Source data »

▽

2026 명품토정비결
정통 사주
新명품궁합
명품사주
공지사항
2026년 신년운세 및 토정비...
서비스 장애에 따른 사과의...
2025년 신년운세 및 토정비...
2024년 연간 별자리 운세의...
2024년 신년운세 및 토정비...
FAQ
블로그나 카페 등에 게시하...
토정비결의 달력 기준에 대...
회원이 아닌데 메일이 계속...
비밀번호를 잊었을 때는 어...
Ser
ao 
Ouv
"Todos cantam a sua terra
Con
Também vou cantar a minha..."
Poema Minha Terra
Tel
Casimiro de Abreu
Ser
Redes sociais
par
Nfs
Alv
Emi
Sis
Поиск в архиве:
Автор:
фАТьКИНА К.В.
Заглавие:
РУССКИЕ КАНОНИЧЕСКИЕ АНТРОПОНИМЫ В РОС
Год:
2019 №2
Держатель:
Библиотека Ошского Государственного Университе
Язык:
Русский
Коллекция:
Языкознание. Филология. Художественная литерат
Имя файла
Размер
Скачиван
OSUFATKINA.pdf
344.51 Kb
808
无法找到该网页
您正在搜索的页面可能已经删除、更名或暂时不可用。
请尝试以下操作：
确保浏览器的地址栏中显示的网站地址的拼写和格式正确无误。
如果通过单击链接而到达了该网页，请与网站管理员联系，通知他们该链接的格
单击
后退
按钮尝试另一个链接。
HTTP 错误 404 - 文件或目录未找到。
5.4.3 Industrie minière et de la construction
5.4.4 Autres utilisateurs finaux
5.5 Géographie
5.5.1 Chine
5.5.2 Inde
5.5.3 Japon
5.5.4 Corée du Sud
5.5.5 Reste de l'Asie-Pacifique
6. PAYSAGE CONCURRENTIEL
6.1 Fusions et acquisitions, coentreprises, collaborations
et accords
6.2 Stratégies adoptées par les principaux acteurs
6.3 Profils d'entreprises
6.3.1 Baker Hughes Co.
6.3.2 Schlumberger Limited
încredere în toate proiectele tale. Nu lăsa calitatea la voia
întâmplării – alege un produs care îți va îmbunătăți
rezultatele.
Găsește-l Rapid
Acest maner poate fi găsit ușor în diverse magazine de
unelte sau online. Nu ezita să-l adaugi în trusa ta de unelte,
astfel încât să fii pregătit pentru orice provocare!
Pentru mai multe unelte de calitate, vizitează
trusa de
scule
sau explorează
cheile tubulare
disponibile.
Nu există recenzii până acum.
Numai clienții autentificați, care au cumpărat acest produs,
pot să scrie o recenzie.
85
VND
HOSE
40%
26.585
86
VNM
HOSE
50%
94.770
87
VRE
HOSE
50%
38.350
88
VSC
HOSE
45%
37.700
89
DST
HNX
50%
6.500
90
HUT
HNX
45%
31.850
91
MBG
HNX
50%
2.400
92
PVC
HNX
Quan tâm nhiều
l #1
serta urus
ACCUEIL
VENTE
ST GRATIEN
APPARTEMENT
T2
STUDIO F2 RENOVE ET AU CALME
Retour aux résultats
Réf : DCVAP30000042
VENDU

△

Description of the task » Filter the entries above down to the lines that hold the word "produs", and copy those lines.

Output of the task »
întâmplării – alege un produs care îți va îmbunătăți
Numai clienții autentificați, care au cumpărat acest produs,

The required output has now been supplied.